[Stored data entries]
━━━━━━━━━━
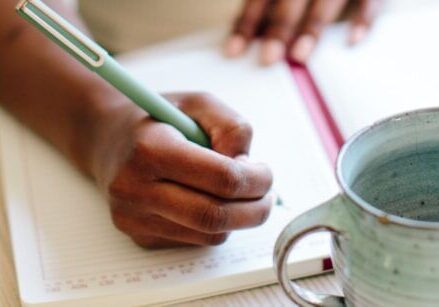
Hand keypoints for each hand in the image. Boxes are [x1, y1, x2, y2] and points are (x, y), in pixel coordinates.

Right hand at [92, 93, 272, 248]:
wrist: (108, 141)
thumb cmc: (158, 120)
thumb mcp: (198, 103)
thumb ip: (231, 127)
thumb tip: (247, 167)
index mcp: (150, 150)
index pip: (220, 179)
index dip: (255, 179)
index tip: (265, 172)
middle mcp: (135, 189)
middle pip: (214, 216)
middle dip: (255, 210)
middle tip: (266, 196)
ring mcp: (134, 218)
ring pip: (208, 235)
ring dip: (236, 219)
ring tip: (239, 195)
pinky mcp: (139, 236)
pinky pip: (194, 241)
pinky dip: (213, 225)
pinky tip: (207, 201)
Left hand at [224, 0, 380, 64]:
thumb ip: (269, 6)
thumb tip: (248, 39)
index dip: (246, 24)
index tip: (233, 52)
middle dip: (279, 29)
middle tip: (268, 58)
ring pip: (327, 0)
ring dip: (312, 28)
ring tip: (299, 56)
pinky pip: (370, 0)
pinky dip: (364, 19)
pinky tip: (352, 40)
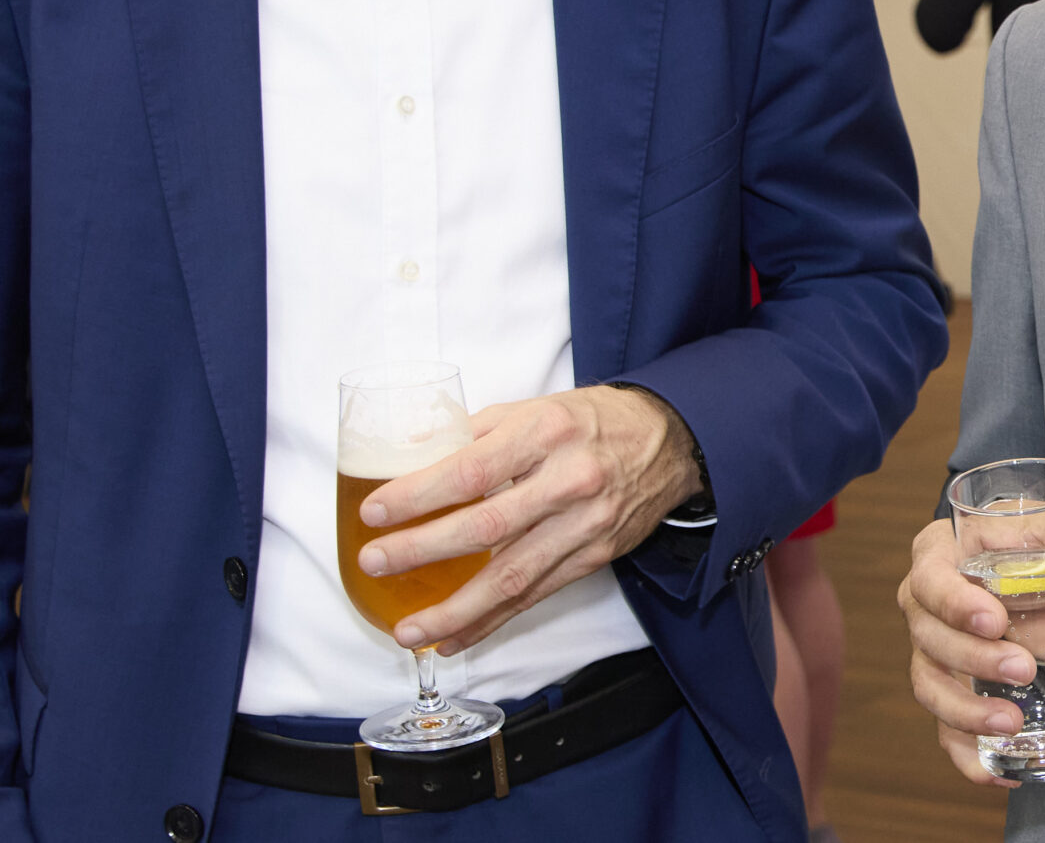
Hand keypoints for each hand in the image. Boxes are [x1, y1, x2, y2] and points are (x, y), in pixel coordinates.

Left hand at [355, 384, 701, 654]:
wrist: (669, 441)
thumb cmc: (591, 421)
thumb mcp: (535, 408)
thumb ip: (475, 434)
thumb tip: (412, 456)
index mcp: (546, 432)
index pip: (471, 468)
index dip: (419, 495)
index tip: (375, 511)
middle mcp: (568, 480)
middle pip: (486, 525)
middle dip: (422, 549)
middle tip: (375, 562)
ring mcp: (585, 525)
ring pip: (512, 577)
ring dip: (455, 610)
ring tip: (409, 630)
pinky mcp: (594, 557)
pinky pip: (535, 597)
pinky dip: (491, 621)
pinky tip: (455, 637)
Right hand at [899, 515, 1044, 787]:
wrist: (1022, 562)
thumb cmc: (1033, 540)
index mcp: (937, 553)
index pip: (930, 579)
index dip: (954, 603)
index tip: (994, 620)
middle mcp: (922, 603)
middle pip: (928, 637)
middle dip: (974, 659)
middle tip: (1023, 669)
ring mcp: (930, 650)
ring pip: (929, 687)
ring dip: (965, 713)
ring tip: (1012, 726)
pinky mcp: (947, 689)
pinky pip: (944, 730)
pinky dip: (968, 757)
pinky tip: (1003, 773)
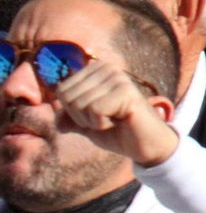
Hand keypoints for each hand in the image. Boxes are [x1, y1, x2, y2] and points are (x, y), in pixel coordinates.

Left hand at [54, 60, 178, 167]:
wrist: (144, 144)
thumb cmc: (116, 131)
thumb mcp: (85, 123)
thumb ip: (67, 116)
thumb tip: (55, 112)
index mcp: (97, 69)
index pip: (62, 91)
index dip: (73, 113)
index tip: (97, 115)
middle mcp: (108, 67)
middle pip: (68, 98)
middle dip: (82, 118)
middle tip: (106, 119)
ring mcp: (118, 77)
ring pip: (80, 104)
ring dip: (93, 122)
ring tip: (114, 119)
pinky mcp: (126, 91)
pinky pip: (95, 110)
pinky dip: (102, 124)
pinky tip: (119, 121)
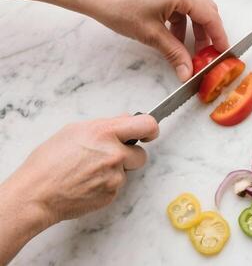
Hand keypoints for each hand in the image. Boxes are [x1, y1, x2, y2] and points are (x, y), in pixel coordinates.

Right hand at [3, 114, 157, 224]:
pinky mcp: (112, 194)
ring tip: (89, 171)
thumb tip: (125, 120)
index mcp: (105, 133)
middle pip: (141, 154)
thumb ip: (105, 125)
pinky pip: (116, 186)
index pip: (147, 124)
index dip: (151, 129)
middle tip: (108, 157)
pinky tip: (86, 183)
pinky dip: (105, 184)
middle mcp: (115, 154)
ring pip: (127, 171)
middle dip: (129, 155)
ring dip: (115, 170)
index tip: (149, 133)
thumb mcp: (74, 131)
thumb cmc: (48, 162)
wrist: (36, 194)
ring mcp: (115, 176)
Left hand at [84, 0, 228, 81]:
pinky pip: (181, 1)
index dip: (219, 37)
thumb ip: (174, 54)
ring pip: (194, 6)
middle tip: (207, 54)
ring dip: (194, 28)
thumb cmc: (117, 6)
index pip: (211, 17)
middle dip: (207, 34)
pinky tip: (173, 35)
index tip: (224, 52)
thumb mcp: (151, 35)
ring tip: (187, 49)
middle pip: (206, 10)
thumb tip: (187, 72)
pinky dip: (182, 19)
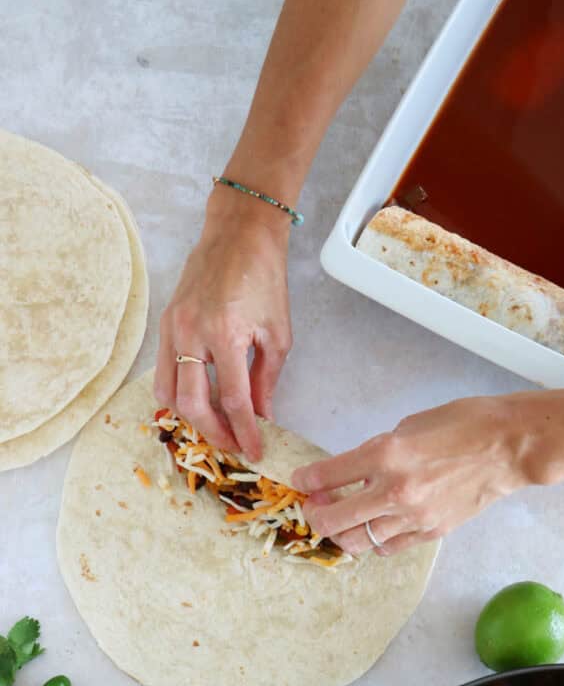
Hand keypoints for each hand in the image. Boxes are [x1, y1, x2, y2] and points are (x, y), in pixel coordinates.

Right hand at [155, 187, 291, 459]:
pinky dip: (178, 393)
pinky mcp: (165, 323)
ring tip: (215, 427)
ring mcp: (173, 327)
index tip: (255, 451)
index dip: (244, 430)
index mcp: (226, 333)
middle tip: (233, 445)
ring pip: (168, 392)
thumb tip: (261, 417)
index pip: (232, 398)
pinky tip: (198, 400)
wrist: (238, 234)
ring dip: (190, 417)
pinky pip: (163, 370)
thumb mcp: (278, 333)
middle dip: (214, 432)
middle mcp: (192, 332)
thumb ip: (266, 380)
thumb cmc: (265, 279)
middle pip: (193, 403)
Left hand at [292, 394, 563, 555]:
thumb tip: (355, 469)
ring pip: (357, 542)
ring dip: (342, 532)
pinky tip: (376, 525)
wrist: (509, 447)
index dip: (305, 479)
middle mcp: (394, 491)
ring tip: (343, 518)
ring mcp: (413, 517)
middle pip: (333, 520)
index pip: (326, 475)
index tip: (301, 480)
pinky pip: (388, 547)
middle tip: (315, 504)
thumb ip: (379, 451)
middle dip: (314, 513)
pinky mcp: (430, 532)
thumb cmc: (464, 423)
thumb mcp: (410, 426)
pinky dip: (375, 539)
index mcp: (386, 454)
━━━━━━━━━━
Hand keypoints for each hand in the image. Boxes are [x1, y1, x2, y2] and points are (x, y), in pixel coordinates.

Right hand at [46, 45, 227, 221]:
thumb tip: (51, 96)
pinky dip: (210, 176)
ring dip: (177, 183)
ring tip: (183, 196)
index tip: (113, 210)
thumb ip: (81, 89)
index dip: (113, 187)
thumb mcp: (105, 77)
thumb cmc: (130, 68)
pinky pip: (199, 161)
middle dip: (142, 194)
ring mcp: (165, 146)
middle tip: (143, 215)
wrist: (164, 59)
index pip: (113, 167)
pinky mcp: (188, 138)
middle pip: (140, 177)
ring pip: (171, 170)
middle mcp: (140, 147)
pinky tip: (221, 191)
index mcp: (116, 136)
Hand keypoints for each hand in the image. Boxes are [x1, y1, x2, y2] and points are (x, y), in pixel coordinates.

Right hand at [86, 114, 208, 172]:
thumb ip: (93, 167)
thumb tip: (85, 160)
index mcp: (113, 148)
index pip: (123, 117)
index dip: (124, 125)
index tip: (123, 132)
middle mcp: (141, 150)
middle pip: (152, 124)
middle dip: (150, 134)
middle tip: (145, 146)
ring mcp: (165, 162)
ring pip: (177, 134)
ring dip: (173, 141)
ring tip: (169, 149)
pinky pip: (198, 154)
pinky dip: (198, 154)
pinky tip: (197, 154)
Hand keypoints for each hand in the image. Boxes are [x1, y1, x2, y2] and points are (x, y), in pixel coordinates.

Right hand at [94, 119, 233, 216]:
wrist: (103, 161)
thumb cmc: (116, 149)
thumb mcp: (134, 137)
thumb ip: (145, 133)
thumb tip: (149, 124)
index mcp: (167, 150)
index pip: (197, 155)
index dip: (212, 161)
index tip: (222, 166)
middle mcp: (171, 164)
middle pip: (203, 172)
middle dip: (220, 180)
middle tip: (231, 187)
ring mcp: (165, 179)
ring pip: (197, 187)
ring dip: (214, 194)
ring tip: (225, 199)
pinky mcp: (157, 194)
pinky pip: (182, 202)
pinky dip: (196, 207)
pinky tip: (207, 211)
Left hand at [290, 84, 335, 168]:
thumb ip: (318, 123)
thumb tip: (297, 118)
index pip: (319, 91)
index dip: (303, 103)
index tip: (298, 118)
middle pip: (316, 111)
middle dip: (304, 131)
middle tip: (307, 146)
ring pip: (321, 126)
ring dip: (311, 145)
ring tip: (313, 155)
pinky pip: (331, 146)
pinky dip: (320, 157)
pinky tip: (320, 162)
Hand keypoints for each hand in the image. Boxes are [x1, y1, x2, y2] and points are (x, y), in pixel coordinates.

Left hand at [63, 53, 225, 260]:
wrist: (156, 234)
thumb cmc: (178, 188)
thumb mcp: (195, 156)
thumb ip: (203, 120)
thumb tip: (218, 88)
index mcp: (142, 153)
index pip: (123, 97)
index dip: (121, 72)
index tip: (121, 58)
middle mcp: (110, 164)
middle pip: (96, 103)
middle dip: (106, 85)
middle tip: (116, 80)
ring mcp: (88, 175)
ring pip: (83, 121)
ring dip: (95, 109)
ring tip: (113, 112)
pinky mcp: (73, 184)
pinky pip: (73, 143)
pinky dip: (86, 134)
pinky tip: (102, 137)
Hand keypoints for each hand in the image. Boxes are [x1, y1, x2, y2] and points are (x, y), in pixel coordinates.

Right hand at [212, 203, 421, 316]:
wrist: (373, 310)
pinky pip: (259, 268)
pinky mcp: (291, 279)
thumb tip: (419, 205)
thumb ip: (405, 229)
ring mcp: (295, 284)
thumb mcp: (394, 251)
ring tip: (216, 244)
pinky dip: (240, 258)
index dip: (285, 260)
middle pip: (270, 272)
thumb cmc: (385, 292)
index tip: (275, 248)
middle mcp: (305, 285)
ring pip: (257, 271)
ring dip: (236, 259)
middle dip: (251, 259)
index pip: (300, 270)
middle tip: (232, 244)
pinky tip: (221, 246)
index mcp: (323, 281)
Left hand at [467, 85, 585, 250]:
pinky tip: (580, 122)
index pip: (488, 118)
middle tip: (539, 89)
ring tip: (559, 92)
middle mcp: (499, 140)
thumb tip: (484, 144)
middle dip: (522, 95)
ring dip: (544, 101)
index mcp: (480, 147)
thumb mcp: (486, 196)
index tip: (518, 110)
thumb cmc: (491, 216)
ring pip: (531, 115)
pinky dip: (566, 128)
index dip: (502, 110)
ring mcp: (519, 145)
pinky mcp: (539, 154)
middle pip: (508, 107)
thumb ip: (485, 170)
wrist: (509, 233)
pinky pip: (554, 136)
━━━━━━━━━━
Required action:
Scan the records above for the lines holding "ring dip: (173, 141)" and "pinky tip: (320, 162)". Transcribe those two and every line between them word for word, and no others.

Solution to this exercise:
ring dip: (173, 141)
ring tip: (169, 149)
pinky pip: (198, 154)
pinky dip: (198, 154)
pinky tip: (197, 154)
Hand keypoints for each hand in the image. Boxes are [x1, y1, x2, y2] and points are (x, y), in pixel coordinates.

Right hand at [94, 119, 233, 216]:
wrist: (103, 161)
thumb cmc: (116, 149)
thumb mcp: (134, 137)
thumb ip: (145, 133)
thumb tip: (149, 124)
index mcp: (167, 150)
index pip: (197, 155)
index dip: (212, 161)
index tip: (222, 166)
middle mcp: (171, 164)
middle pip: (203, 172)
middle dip: (220, 180)
middle tip: (231, 187)
ring mcp: (165, 179)
ring pip: (197, 187)
ring dip: (214, 194)
ring tip: (225, 199)
pinky mcp: (157, 194)
pinky pip: (182, 202)
pinky dip: (196, 207)
pinky tip: (207, 211)
Left hand at [290, 84, 335, 168]:
thumb ip: (318, 123)
thumb tip: (297, 118)
index pip: (319, 91)
index dip: (303, 103)
index tip: (298, 118)
middle pip: (316, 111)
middle dip: (304, 131)
middle tip: (307, 146)
ring pip: (321, 126)
ring dip: (311, 145)
ring tip: (313, 155)
pinky pip: (331, 146)
pinky dip: (320, 157)
pinky tip: (320, 162)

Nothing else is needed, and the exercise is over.